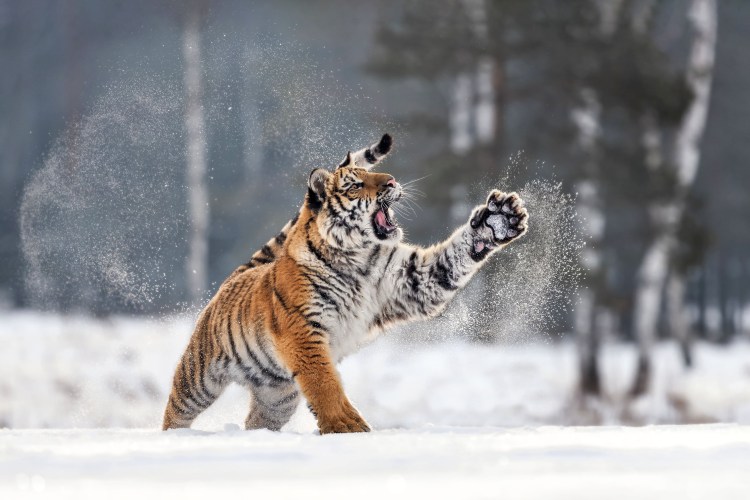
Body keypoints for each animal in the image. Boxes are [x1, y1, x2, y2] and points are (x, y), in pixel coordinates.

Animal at [162, 134, 529, 434]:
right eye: (355, 184)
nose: (392, 180)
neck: (358, 258)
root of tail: (237, 274)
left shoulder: (413, 282)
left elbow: (453, 258)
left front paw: (498, 221)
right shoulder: (303, 329)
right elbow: (325, 384)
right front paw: (346, 427)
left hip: (277, 396)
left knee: (257, 420)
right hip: (198, 378)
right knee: (176, 411)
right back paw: (174, 438)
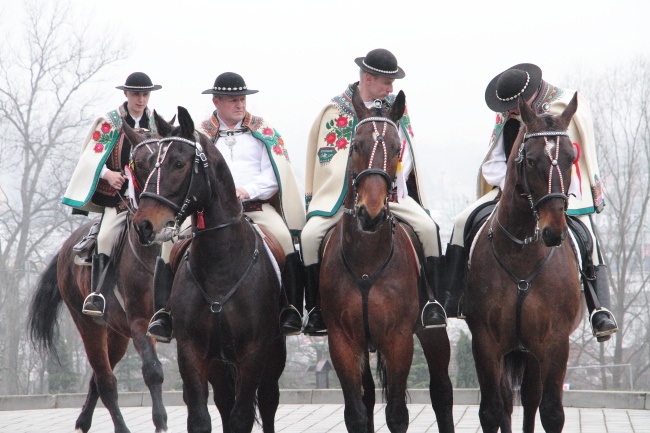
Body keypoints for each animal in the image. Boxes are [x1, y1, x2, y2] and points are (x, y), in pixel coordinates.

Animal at [27, 115, 172, 432]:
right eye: (139, 162)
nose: (150, 225)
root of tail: (66, 248)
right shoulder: (141, 322)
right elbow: (153, 371)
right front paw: (160, 422)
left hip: (116, 334)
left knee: (97, 379)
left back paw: (83, 420)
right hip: (89, 325)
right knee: (105, 381)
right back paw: (119, 427)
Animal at [130, 105, 284, 432]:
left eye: (178, 163)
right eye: (148, 165)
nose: (144, 225)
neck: (221, 266)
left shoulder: (254, 352)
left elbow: (241, 418)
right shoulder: (192, 351)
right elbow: (200, 418)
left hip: (273, 354)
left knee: (267, 401)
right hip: (218, 364)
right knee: (225, 402)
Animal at [318, 88, 450, 432]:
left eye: (395, 147)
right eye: (356, 145)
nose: (372, 213)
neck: (366, 260)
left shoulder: (398, 339)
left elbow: (397, 413)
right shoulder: (343, 341)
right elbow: (356, 412)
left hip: (433, 334)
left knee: (442, 391)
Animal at [460, 94, 584, 432]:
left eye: (571, 157)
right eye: (529, 160)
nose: (554, 230)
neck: (522, 256)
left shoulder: (555, 342)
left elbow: (550, 411)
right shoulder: (486, 343)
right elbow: (492, 410)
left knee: (530, 399)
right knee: (507, 401)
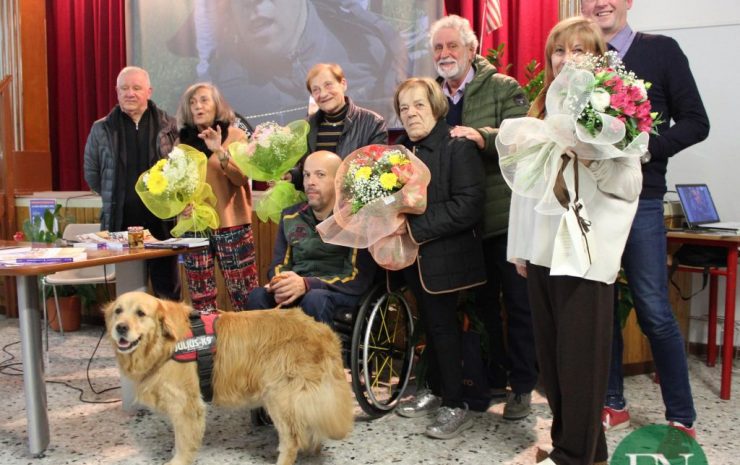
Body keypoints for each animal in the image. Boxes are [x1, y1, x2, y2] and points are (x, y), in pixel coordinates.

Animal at [104, 292, 356, 462]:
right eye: (118, 311)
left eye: (140, 313)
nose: (121, 328)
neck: (166, 344)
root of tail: (324, 332)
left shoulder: (186, 406)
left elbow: (184, 443)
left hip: (278, 395)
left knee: (292, 440)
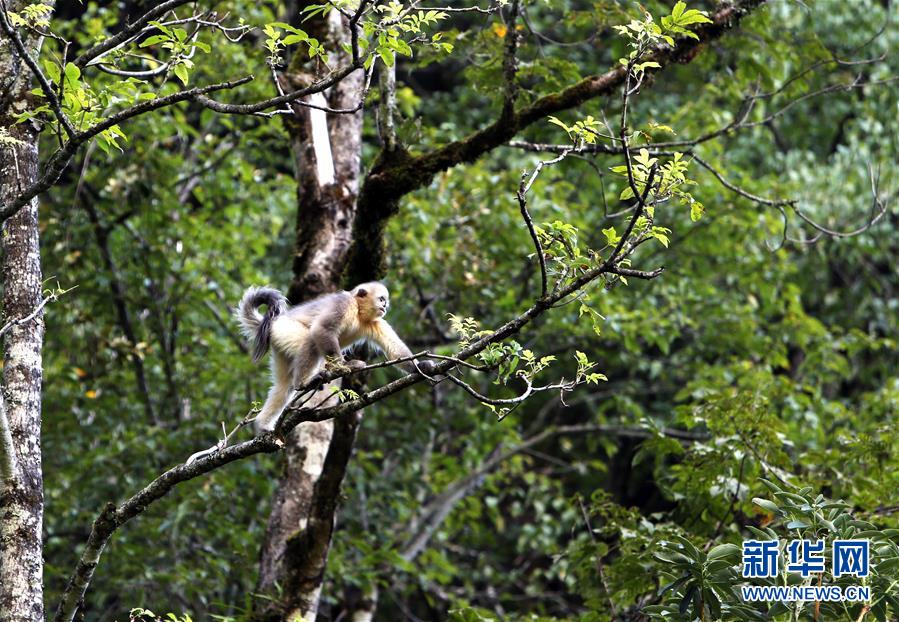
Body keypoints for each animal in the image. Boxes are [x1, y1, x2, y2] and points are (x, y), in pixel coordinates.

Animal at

Action item: Show all lines in the preceding material that have "shoulder" in them.

Completed exercise:
left shoulder: (413, 282)
right shoulder: (303, 329)
right shoulder: (141, 322)
left shoulder: (254, 352)
right shoulder: (192, 351)
left shoulder: (398, 339)
right shoulder: (343, 341)
left shoulder: (555, 342)
right shoulder: (486, 343)
left shoulder: (186, 406)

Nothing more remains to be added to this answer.